Comme l'explique une déclaration du SEP distribuée aux travailleurs le 1er mars : « Les syndicats et les groupes de la pseudo-gauche sont liés au système capitaliste, à ses partis et à l'État, et sont hostiles à une mobilisation indépendante de la classe ouvrière contre les attaques des droits sociaux et démocratiques par le gouvernement et le patronat.

« Les travailleurs doivent prendre eux-mêmes en main la lutte pour leurs droits sociaux et démocratiques. Le SEP invite les travailleurs à former leurs propres comités d'action indépendants de tous les partis capitalistes et des syndicats dans chaque lieu de travail, usine, plantation et quartier.
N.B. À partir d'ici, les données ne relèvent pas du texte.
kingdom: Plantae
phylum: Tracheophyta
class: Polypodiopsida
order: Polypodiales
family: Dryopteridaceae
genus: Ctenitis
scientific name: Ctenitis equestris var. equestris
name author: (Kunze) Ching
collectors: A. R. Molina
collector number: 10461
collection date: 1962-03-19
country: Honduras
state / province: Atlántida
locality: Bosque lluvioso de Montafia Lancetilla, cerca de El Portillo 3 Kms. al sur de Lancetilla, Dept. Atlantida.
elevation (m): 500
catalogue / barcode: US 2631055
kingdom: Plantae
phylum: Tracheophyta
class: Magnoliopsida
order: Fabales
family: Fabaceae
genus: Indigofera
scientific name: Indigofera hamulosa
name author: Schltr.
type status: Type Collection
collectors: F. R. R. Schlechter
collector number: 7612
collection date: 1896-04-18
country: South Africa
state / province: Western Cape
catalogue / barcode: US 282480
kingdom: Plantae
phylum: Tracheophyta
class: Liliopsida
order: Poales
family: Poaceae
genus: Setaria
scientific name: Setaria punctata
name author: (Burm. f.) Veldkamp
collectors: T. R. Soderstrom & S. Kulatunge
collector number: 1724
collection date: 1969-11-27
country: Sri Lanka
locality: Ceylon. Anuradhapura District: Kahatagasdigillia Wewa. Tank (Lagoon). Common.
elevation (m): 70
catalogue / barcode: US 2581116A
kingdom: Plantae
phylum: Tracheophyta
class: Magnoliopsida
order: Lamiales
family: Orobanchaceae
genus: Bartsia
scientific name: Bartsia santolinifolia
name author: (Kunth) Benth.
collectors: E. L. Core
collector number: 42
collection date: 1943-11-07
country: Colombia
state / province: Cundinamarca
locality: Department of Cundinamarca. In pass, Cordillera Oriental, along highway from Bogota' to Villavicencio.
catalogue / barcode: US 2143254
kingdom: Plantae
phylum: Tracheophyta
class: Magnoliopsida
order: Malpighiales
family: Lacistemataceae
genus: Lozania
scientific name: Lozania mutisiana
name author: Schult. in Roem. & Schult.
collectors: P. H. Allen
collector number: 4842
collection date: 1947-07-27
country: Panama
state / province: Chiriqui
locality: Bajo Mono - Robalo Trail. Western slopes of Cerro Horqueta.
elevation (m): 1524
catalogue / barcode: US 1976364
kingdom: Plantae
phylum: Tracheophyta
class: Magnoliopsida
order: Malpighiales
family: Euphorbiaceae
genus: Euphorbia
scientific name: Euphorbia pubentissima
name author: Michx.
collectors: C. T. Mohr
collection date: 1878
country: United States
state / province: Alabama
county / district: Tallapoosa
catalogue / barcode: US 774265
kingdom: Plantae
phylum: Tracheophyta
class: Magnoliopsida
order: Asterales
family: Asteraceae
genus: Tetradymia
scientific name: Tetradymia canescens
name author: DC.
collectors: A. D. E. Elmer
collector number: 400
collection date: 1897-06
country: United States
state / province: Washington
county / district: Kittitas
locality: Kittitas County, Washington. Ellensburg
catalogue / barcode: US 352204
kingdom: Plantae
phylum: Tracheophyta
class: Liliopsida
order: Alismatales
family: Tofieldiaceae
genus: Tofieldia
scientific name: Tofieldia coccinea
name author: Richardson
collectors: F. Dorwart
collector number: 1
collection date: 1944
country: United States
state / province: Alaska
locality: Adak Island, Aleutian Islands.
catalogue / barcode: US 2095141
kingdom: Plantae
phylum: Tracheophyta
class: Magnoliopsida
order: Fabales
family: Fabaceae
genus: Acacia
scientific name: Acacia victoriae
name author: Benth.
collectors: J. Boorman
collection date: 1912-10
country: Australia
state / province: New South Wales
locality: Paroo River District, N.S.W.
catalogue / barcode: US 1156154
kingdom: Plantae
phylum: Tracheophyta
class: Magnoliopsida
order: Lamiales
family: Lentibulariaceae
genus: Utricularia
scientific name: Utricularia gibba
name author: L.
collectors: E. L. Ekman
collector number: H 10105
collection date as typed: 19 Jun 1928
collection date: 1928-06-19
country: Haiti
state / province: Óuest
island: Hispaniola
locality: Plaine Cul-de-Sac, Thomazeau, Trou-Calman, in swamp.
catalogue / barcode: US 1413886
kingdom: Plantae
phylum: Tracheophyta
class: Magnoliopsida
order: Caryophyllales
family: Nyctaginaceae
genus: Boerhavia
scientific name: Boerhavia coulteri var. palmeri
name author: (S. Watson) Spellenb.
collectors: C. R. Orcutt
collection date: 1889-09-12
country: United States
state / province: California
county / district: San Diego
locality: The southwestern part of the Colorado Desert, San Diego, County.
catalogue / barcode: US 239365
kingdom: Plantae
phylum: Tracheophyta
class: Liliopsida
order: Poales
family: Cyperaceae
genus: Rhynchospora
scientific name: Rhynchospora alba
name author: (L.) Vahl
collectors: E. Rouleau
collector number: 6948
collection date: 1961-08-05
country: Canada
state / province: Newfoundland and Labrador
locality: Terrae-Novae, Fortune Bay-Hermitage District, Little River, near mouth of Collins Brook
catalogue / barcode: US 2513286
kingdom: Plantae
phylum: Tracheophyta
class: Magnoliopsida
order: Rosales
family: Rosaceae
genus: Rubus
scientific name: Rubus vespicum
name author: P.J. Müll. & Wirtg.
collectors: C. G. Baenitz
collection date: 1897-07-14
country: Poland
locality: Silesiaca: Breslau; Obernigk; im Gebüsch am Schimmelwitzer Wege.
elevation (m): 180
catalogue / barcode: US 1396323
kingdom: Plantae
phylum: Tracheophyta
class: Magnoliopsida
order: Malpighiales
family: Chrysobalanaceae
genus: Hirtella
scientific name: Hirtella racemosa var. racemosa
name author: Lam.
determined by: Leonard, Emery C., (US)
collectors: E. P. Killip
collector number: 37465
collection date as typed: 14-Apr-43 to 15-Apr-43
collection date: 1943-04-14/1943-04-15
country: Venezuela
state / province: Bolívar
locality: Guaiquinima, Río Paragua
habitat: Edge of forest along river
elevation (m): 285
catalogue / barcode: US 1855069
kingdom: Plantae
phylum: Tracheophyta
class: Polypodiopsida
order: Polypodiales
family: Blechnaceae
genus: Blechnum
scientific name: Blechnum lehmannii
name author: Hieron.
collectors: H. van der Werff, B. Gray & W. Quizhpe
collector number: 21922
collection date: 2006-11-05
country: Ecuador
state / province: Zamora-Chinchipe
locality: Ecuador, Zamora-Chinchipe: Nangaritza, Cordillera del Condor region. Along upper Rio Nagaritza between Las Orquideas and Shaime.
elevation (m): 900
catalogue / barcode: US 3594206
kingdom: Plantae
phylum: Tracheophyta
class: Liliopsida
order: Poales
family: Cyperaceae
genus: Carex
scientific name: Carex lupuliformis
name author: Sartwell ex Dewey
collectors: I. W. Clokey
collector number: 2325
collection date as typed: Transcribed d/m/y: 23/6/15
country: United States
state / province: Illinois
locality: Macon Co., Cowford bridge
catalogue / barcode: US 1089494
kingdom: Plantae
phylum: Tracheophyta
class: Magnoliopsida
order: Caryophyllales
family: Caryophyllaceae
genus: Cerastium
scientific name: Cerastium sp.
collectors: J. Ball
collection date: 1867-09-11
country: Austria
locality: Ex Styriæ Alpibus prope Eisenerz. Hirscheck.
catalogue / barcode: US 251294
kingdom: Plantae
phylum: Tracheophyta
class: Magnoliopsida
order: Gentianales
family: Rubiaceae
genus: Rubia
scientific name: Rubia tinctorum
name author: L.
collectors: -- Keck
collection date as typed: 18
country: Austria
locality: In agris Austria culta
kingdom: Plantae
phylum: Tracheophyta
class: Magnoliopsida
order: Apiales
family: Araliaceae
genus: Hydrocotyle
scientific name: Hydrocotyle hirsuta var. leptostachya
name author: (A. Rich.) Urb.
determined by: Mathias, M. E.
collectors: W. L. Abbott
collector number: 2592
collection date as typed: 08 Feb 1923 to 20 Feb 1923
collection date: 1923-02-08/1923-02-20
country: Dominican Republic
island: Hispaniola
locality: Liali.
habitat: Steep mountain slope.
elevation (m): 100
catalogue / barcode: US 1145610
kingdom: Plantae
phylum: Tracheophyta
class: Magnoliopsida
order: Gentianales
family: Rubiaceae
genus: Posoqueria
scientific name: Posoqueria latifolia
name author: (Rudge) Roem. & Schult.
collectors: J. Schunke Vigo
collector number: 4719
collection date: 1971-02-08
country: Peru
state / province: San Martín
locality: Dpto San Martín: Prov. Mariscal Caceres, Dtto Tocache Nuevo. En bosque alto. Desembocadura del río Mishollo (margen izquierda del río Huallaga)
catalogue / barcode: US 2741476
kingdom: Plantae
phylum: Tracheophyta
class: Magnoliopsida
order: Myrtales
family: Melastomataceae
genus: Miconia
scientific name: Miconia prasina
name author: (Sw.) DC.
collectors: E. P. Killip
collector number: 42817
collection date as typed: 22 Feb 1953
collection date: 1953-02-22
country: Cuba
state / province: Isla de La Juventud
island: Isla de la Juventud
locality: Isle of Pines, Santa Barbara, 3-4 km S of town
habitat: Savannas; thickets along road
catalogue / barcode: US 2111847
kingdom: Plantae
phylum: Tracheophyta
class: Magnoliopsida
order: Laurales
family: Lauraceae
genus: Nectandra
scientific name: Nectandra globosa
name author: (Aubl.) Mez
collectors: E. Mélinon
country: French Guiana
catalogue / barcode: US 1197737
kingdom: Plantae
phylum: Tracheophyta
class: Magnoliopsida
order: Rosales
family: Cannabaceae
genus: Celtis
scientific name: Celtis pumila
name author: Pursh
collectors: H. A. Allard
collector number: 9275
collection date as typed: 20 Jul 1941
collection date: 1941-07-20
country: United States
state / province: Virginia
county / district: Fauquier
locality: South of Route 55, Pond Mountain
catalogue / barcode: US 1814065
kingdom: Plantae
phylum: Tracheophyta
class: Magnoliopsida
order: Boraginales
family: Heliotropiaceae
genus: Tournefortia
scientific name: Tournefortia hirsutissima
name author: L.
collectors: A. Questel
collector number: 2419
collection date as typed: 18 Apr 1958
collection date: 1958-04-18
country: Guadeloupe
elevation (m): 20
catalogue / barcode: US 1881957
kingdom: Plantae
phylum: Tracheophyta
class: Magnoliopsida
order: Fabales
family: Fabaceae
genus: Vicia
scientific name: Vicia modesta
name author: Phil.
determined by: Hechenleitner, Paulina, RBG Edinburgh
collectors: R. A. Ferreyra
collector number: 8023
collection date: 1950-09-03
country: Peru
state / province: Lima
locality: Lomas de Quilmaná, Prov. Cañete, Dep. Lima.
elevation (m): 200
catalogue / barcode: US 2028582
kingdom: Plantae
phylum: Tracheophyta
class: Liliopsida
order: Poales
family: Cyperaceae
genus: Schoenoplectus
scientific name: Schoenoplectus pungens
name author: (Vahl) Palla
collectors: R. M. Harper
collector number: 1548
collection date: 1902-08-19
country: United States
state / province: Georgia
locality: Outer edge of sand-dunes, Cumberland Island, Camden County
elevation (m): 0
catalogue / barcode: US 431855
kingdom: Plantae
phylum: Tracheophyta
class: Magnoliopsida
Les pauvres des zones rurales devraient prendre des mesures similaires pour créer de tels comités.

« Le SEP se bat pour un mouvement politique indépendant de la classe ouvrière, soutenu par les masses rurales. Les comités d'action doivent faciliter cette mobilisation autour de revendications fondamentales portant sur les droits sociaux et démocratiques des travailleurs, des jeunes et des ruraux pauvres. »

La déclaration explique l'appel du SEP à construire un Congrès démocratique et socialiste des travailleurs et des masses rurales, qui sera basé sur ces comités d'action. Le SEP a commencé à avancer ce programme en juillet de l'année dernière, pendant le soulèvement de masse. Son objectif est de développer un mouvement indépendant de la classe ouvrière, ralliant les pauvres des zones rurales, afin d'établir un gouvernement ouvrier et paysan engagé à faire une politique socialiste, comme partie d'une lutte plus large pour le socialisme en Asie du Sud et à l’international. Nous invitons instamment les travailleurs à rejoindre le SEP dans cette lutte.